┌─ Fragmento seleccionado

Por Chava Munguía
El fútbol es el deporte más mediático del mundo, aproximadamente 270 millones de personas en el planeta se encuentran activamente involucradas en él, incluyendo a futbolistas, árbitros, directivos de clubes y federaciones de fútbol. De éstas, 265 millones juegan al fútbol regularmente de manera profesional, semi-profesional o amateur, es decir, alrededor del 4 por ciento de la población mundial practica el deporte “rey”. Están los que lo juegan y están los seguidores del balompié por televisión. En mi caso, soy un –mal- jugador del fútbol llanero y busco pretextos para beber viendo a mi equipo favorito.

└─

== Preguntas del material ==
1) Reescribe el fragmento sobre el fútbol empezando en "Por Chava Munguía" y llegando hasta "mi equipo favorito.", con "jueces" en lugar de "árbitros".
2) En el fragmento sobre el fútbol, ¿por qué se dice que alrededor del 4 por ciento de la población mundial practica este deporte? Responde en una o dos oraciones.
3) Por favor, prosigue el texto sobre el fútbol a partir de su última oración.

┌─ Registros

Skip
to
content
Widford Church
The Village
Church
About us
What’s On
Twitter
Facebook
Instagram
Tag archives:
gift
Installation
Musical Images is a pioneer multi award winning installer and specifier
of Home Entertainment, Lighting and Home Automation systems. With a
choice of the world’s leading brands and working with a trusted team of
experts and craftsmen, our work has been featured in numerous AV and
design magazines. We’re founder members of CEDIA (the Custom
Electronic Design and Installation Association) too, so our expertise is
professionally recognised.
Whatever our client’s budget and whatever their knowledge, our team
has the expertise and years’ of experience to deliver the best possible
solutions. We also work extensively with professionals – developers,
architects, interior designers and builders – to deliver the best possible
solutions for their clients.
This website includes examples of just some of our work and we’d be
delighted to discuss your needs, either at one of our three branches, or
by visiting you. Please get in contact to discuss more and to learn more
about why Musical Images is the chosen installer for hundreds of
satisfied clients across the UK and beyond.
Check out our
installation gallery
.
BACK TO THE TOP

└─

== Respuestas del ejercicio ==
1)
Por Chava Munguía
El fútbol es el deporte más mediático del mundo, aproximadamente 270 millones de personas en el planeta se encuentran activamente involucradas en él, incluyendo a futbolistas, jueces, directivos de clubes y federaciones de fútbol. De éstas, 265 millones juegan al fútbol regularmente de manera profesional, semi-profesional o amateur, es decir, alrededor del 4 por ciento de la población mundial practica el deporte “rey”. Están los que lo juegan y están los seguidores del balompié por televisión. En mi caso, soy un –mal- jugador del fútbol llanero y busco pretextos para beber viendo a mi equipo favorito.

2) Porque 265 millones de personas juegan al fútbol con regularidad, de manera profesional, semi-profesional o amateur.

3)
No sé por qué me gusta el fútbol, un deporte rodeado de frivolidad, de estúpida insensatez y de un descaro inaudito. Me molesta saber que los presupuestos de los grandes clubes rebasan el de muchos países del tercer mundo (el Real Madrid tiene un presupuesto superior a los 300 millones de euros). No es posible que un jugador de fútbol -Cristiano Ronaldo- haya costado 90 millones de euros y que anualmente tenga un salario de 12 millones. Hay algo que es innegable; para que el futbol sea un deporte, el resultado de un partido debe ser determinado por el desempeño de los deportistas y no por el poder adquisitivo de la institución a la que pertenecen, el club. Desde el momento en que el resultado de un partido depende del poder adquisitivo y de negociación de un determinado contrincante, el deporte dejó de serlo y se convirtió en un negocio. Eduardo Galeano escribe en su libro El fútbol a sol y sombra: “La historia del fútbol es un triste viaje del placer al deber. A medida que el deporte se ha hecho industria, ha ido desterrando la belleza que nace de la alegría de jugar porque sí. En este mundo del fin de siglo, el fútbol profesional condena lo que es inútil, y es inútil lo que no es rentable”.
Es lamentable que detrás de cada acción, de cada jugador, de cada equipo, de cada institución y de cada liga de fútbol existe un negocio de por medio.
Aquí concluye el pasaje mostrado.